WHAT THE TASK REQUIRES
Copy the part of the material below that begins with the line containing "pose: elev=142.9 azim=312.1" and ends with the line containing "Dot at: (316, 224)", both lines included, exactly as it appears.

● ● ● ●

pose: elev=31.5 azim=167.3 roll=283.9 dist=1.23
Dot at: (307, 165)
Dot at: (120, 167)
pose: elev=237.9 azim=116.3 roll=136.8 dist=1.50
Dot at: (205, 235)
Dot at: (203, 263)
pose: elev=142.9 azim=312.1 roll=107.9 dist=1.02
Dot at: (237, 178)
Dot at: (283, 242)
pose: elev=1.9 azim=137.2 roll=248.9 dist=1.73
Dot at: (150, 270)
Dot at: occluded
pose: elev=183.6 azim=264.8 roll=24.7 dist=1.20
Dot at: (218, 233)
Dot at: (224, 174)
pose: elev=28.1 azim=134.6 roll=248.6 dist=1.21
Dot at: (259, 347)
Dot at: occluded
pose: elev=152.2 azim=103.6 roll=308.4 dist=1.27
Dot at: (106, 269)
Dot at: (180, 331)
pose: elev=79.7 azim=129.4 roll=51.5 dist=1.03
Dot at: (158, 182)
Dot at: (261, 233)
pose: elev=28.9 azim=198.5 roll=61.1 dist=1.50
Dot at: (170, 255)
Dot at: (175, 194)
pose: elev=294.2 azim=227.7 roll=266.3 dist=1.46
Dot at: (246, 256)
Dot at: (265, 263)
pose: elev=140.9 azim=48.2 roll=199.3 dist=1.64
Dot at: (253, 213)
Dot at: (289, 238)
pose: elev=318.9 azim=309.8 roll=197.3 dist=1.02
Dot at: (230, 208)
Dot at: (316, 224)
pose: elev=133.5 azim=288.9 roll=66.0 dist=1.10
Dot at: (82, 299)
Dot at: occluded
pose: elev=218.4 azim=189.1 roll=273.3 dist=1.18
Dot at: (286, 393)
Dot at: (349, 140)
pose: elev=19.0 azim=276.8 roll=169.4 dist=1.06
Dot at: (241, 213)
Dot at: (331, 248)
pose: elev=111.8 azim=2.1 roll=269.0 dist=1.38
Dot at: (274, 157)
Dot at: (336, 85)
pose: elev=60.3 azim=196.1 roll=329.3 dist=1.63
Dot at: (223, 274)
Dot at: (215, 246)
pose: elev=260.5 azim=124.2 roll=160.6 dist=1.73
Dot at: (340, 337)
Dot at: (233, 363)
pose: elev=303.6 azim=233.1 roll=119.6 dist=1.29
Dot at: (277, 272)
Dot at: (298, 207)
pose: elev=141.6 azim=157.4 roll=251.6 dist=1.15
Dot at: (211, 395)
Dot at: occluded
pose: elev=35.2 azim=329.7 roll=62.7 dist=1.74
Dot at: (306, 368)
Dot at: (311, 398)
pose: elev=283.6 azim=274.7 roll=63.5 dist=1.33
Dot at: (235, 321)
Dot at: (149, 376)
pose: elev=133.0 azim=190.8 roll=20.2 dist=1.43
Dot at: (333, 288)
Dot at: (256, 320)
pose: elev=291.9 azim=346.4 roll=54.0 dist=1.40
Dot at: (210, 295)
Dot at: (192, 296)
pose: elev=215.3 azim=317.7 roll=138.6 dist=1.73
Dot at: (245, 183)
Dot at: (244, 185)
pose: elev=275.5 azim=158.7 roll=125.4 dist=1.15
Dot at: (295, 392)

● ● ● ●

TASK RESULT
pose: elev=142.9 azim=312.1 roll=107.9 dist=1.02
Dot at: (237, 178)
Dot at: (283, 242)
pose: elev=1.9 azim=137.2 roll=248.9 dist=1.73
Dot at: (150, 270)
Dot at: occluded
pose: elev=183.6 azim=264.8 roll=24.7 dist=1.20
Dot at: (218, 233)
Dot at: (224, 174)
pose: elev=28.1 azim=134.6 roll=248.6 dist=1.21
Dot at: (259, 347)
Dot at: occluded
pose: elev=152.2 azim=103.6 roll=308.4 dist=1.27
Dot at: (106, 269)
Dot at: (180, 331)
pose: elev=79.7 azim=129.4 roll=51.5 dist=1.03
Dot at: (158, 182)
Dot at: (261, 233)
pose: elev=28.9 azim=198.5 roll=61.1 dist=1.50
Dot at: (170, 255)
Dot at: (175, 194)
pose: elev=294.2 azim=227.7 roll=266.3 dist=1.46
Dot at: (246, 256)
Dot at: (265, 263)
pose: elev=140.9 azim=48.2 roll=199.3 dist=1.64
Dot at: (253, 213)
Dot at: (289, 238)
pose: elev=318.9 azim=309.8 roll=197.3 dist=1.02
Dot at: (230, 208)
Dot at: (316, 224)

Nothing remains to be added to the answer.